• [EXERCISE REQUIREMENTS]
Copy every one of the lines below that contains the word "usuario".

• [EXCERPTED DATA]
* Begin *

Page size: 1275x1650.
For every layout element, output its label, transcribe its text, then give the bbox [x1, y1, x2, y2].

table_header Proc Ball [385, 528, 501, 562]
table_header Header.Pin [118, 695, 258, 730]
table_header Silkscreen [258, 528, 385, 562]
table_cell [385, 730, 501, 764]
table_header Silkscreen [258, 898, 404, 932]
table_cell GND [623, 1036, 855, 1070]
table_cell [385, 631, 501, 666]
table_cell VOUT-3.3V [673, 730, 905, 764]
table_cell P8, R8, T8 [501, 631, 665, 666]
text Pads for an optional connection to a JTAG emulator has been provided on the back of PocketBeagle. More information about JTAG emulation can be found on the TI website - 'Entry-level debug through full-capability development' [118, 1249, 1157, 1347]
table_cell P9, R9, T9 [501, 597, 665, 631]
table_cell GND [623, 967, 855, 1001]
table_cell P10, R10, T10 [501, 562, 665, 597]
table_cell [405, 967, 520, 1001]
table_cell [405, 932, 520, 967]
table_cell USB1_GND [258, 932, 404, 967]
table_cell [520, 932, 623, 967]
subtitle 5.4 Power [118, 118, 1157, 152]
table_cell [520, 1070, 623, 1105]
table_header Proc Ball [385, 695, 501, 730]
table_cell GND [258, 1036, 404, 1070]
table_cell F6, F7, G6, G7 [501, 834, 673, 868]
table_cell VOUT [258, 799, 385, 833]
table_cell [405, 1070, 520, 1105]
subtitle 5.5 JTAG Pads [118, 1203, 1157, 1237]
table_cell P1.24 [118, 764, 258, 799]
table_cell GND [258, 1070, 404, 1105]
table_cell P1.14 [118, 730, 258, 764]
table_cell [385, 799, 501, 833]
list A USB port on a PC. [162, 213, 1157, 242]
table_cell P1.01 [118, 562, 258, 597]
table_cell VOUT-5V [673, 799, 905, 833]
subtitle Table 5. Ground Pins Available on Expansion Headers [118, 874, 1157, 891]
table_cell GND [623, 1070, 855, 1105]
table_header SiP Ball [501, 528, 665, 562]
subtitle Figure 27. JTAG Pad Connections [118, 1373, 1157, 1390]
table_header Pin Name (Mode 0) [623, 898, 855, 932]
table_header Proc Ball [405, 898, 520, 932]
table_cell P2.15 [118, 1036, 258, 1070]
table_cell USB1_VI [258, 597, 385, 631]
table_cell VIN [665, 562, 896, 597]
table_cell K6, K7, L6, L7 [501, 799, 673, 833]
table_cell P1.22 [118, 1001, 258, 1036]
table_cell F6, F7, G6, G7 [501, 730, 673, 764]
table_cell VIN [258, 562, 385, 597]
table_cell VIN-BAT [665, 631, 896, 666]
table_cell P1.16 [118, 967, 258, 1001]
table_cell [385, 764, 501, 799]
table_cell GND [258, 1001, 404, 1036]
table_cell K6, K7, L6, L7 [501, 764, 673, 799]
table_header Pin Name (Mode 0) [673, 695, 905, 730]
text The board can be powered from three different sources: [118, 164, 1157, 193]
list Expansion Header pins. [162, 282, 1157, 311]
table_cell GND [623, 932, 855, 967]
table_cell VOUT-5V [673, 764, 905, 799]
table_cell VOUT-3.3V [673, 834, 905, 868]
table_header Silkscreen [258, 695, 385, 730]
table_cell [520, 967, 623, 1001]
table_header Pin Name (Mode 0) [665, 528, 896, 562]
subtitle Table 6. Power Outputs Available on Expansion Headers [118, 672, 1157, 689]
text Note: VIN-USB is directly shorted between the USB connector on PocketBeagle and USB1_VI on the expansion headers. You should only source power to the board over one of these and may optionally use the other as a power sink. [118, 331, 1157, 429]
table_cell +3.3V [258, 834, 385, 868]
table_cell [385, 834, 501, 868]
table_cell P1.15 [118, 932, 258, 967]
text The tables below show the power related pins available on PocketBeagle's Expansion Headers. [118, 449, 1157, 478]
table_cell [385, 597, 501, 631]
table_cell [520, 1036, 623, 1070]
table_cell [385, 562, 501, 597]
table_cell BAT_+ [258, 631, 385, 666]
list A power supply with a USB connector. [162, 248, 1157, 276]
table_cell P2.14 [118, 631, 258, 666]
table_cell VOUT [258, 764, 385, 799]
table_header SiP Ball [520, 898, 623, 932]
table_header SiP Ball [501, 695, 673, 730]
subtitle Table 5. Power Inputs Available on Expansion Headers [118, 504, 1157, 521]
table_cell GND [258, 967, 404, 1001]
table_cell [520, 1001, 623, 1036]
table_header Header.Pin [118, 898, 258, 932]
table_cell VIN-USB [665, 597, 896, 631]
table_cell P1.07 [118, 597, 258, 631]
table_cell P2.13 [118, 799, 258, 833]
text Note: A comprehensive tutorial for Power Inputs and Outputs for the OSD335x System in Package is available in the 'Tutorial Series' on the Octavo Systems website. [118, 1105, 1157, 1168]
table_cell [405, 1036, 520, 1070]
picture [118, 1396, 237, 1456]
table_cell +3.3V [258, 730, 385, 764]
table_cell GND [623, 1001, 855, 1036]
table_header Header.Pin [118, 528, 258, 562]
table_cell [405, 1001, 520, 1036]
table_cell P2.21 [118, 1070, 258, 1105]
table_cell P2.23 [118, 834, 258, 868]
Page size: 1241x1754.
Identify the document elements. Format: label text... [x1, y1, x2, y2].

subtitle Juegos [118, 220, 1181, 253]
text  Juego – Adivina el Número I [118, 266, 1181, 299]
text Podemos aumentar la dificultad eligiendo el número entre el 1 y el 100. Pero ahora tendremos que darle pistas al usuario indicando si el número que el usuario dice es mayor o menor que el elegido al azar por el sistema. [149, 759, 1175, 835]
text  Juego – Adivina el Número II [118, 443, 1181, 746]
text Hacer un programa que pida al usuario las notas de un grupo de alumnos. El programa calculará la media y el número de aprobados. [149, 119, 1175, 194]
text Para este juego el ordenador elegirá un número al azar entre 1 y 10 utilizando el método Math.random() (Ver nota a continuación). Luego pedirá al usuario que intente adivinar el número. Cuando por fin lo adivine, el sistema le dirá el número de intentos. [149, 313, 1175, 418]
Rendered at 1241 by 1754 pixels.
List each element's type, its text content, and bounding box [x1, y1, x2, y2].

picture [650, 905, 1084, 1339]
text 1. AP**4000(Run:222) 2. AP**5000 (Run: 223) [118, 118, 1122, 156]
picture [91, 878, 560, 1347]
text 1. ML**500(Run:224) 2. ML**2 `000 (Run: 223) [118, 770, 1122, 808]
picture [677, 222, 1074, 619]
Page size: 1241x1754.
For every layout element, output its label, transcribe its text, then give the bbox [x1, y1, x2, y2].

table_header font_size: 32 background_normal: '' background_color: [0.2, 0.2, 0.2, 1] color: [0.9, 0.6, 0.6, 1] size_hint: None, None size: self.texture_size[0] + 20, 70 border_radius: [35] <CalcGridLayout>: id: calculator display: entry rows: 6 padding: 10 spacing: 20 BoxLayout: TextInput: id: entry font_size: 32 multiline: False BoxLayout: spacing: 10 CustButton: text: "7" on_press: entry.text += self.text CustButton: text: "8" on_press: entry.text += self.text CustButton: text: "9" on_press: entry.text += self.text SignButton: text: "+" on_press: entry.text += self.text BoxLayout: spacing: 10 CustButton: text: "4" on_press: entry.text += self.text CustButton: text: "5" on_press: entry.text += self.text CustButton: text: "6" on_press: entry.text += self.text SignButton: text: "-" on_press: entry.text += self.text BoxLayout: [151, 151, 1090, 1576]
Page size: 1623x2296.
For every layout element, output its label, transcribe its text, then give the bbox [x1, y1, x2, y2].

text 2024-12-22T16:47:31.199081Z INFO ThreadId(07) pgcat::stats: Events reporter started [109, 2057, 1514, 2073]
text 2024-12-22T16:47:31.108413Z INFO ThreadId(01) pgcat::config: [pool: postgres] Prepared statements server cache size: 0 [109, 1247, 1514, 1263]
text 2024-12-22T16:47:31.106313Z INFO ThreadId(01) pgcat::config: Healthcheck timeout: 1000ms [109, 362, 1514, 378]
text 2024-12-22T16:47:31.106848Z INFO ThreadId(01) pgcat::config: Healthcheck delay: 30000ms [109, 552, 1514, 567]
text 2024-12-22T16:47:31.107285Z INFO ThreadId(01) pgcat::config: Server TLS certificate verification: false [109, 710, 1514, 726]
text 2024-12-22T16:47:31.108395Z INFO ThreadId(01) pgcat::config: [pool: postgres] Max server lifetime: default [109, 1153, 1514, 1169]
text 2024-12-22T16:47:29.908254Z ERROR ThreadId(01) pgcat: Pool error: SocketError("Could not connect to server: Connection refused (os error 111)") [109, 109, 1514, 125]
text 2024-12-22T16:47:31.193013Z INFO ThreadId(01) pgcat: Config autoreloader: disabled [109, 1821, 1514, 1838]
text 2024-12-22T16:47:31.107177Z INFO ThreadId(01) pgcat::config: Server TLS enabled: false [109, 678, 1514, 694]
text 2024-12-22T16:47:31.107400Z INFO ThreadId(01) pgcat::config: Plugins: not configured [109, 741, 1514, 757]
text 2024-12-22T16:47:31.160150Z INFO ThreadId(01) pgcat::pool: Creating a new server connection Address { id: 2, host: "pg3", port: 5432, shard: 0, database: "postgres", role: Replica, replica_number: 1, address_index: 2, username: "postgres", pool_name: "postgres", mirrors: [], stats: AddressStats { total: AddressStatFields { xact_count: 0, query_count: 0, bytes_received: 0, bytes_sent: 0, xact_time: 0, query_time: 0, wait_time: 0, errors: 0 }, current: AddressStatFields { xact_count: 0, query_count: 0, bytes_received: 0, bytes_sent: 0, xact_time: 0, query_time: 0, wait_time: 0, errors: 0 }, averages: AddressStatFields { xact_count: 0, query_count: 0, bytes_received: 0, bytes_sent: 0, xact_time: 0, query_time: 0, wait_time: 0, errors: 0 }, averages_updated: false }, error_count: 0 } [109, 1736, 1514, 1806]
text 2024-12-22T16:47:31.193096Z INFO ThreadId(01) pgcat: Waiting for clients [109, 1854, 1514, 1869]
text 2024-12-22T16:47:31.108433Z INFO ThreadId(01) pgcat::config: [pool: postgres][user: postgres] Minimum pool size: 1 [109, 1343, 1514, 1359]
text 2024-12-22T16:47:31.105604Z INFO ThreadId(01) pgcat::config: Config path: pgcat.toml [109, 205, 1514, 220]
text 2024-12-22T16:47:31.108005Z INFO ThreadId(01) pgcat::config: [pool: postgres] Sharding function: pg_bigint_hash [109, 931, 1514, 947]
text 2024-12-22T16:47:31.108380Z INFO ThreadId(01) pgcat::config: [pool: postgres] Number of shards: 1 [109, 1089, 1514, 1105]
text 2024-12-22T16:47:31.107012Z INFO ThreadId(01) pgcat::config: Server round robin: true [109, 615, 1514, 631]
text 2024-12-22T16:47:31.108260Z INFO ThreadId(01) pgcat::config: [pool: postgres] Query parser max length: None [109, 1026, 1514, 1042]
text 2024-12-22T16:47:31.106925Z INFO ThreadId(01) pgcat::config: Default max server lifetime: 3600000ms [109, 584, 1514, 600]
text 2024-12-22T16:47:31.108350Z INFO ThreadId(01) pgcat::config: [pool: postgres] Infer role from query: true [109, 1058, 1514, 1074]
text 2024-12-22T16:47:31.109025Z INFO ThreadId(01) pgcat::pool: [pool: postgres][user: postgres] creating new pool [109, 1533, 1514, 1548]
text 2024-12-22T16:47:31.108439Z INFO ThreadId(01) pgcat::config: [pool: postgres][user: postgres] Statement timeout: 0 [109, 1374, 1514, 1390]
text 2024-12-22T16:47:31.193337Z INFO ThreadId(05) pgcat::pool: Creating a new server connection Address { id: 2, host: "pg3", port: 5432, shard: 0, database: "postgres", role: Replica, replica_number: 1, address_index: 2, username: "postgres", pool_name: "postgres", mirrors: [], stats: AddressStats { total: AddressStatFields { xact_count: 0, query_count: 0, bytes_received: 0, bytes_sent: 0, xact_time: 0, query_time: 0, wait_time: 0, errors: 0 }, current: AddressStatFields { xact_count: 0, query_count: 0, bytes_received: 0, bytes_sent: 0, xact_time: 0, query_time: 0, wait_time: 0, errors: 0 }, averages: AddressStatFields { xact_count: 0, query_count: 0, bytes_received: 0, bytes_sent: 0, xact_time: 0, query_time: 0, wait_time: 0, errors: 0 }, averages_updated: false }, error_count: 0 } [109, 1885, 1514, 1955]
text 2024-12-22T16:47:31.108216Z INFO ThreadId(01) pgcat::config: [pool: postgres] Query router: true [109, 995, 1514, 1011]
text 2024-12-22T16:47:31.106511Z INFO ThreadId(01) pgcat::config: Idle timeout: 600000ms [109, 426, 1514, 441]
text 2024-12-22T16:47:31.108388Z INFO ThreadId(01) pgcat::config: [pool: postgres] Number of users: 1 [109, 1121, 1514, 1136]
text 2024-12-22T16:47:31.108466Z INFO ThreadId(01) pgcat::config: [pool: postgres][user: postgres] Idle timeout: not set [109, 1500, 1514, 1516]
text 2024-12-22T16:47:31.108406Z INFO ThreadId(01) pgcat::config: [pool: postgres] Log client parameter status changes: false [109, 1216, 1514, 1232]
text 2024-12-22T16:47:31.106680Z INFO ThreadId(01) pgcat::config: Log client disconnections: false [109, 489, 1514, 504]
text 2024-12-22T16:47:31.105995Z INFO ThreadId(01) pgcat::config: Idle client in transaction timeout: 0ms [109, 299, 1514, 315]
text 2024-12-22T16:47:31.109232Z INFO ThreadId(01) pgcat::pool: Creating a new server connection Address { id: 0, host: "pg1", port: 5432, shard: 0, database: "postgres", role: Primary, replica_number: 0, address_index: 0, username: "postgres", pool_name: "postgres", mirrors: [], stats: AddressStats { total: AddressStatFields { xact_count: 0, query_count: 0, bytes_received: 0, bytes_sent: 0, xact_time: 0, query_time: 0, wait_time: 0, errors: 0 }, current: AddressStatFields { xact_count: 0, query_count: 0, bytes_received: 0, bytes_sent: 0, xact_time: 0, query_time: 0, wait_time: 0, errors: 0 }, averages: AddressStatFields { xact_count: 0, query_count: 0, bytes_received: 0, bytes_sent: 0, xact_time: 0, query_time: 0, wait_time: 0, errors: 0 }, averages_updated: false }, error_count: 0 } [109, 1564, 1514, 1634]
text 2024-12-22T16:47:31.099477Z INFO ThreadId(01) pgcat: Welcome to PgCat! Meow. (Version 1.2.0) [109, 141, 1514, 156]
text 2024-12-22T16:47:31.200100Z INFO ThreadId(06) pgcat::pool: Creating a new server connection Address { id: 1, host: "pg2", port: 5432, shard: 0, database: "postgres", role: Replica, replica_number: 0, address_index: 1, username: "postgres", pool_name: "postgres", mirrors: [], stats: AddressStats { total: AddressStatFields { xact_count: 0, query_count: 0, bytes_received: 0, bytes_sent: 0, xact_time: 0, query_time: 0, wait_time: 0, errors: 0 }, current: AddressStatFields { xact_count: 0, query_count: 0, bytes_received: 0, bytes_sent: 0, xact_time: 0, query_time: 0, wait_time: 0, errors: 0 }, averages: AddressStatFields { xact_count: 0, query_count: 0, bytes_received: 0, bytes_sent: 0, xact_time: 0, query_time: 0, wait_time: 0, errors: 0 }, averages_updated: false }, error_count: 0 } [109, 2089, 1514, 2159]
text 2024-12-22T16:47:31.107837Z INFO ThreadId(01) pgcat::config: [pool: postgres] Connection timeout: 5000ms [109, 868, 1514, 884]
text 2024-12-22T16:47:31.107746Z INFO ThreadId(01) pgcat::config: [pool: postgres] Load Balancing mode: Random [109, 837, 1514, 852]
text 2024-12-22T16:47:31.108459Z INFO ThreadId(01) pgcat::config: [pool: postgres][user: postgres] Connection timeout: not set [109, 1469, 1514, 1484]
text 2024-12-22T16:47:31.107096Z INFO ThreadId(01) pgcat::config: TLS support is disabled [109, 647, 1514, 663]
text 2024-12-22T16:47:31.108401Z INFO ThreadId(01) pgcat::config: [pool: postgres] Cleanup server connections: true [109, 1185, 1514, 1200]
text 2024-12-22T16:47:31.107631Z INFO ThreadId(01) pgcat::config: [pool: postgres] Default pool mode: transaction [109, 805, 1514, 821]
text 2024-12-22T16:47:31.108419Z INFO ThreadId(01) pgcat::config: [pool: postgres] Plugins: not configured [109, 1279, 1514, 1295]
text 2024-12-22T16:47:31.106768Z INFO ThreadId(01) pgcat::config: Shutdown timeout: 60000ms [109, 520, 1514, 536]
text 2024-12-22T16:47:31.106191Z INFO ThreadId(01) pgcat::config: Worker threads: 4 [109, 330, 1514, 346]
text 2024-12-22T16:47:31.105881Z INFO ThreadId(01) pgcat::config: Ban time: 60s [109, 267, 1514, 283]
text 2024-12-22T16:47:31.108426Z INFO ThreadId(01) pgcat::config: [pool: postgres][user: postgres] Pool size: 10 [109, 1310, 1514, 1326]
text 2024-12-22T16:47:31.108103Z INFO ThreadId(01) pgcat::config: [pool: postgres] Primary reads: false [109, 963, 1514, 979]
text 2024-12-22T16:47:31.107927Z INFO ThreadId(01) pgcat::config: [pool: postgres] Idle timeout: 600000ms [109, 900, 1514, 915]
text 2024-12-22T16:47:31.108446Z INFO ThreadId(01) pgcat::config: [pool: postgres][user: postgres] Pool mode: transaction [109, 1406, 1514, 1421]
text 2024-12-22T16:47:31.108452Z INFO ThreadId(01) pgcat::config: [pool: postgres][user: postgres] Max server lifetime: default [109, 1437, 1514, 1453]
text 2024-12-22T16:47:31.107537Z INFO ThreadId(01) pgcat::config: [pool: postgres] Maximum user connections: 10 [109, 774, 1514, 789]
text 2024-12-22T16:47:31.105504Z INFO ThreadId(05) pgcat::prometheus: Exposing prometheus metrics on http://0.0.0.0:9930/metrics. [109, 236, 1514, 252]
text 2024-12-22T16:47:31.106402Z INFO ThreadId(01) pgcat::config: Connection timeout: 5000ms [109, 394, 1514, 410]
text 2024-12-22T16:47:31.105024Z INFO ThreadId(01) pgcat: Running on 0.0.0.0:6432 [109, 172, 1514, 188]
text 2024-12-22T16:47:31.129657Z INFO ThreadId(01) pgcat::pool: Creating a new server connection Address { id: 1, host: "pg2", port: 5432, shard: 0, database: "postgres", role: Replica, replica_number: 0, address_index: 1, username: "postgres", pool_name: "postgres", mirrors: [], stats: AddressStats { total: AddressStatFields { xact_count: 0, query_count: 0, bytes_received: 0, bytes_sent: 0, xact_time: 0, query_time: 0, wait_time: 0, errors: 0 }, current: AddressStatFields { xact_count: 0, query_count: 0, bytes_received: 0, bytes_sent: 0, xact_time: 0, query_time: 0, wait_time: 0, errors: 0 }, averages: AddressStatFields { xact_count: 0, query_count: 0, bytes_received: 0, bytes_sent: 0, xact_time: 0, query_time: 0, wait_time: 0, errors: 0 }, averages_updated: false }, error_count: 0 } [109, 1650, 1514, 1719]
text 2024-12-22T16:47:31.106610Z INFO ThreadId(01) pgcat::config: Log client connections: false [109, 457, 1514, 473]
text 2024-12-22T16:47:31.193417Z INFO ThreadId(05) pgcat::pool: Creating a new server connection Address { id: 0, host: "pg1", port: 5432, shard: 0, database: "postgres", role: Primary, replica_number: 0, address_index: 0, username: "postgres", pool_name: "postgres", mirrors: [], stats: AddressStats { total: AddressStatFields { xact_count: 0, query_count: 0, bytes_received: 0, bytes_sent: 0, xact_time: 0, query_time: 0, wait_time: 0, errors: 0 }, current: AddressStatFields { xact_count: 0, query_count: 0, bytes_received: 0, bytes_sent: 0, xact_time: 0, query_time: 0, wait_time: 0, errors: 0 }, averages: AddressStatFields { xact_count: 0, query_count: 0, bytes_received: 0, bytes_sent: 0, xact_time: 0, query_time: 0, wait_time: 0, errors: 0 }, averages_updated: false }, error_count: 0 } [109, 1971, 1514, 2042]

* End *

• [FULL SOLUTION]
text Podemos aumentar la dificultad eligiendo el número entre el 1 y el 100. Pero ahora tendremos que darle pistas al usuario indicando si el número que el usuario dice es mayor o menor que el elegido al azar por el sistema. [149, 759, 1175, 835]
text Hacer un programa que pida al usuario las notas de un grupo de alumnos. El programa calculará la media y el número de aprobados. [149, 119, 1175, 194]
text Para este juego el ordenador elegirá un número al azar entre 1 y 10 utilizando el método Math.random() (Ver nota a continuación). Luego pedirá al usuario que intente adivinar el número. Cuando por fin lo adivine, el sistema le dirá el número de intentos. [149, 313, 1175, 418]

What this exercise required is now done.